En outre, la mention "fédéral" ne peut pas être ajoutée à la dénomination des diplômes ES alors que c'est le cas pour tous les autres diplômes de la formation professionnelle formelle. Par ailleurs, les diplômes ES ne sont pas signés par la Confédération bien que leurs filières de formation et leurs plans d'études cadres soient placés sous l'étroite surveillance de la Confédération depuis la révision de l'ordonnance sur les écoles supérieures. En conséquence, à l'étranger, ces diplômes ne bénéficient pas de la reconnaissance du niveau réel auquel ils se situent. Même dans l'économie suisse - on peut le dire -, on ignore parfois la véritable valeur d'un diplôme d'une école supérieure.

Le fait que certaines écoles proposant des offres de formation du degré tertiaire bénéficient d'une reconnaissance cantonale mais pas d'une reconnaissance de la part de la Confédération est parfois aussi problématique.

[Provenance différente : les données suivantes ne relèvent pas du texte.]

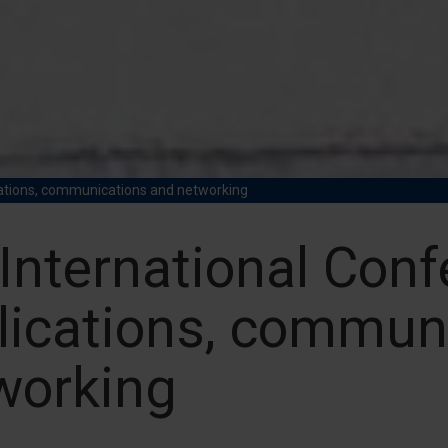
cations, communications and networking
 International Con
lications, commun
working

Ainsi, on s'aperçoit que, dans certains domaines - et je pense ici à celui de l'hôtellerie -, des formations professionnelles peuvent être dispensées sans cette reconnaissance fédérale. On communique même à l'étranger qu'on dispense ces formations d'un niveau supérieur, alors qu'en fait il n'y a pas de reconnaissance fédérale. En outre, ces formations ne répondent pas forcément aux critères de la commission fédérale compétente.

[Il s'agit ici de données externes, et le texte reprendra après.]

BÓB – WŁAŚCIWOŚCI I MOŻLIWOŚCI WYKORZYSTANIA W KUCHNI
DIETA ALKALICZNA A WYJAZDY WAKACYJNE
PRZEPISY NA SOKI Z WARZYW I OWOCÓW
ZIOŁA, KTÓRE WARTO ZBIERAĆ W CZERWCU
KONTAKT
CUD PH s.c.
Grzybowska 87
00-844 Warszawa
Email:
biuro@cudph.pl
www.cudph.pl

Contrairement à ce qu'a déclaré le Conseil fédéral pour justifier son rejet de la motion Fetz dont je parlais au début, la "proximité du marché du travail" n'est pas du tout remise en question par la protection des désignations et la reconnaissance institutionnelle que nous demandons par la motion. Il ne s'agit en aucun cas de favoriser une certaine "académisation" des filières "école supérieure", ce n'est pas du tout de cela dont nous parlons. En effet, l'élaboration des contenus des programmes-cadres se fait toujours sous la responsabilité des organisations du monde du travail, en étroite collaboration avec les écoles, et cela ne changera pas si nous adoptons la motion de la commission.

Nous sommes satisfaits de voir que, depuis sa prise de position sur la motion Fetz, le Conseil fédéral a progressé dans ses réflexions puisqu'il recommande aujourd'hui d'accepter la motion de notre commission. Ainsi, le Conseil fédéral est disposé à revoir dans une prochaine étape l'ensemble du système de ces écoles et à procéder aux adaptations légales nécessaires afin de renforcer les conditions-cadres, comme nous le demandons dans notre motion.

Par 22 voix contre 0 et 1 abstention, la commission vous recommande donc très vivement d'accepter cette motion pour permettre de faire officiellement reconnaître la véritable valeur des écoles supérieures suisses - elles sont d'une valeur évidente -, qui forment des spécialistes et des cadres hautement qualifiés et contribuent ainsi à renforcer le paysage éducatif suisse, notre économie et notre tissu social.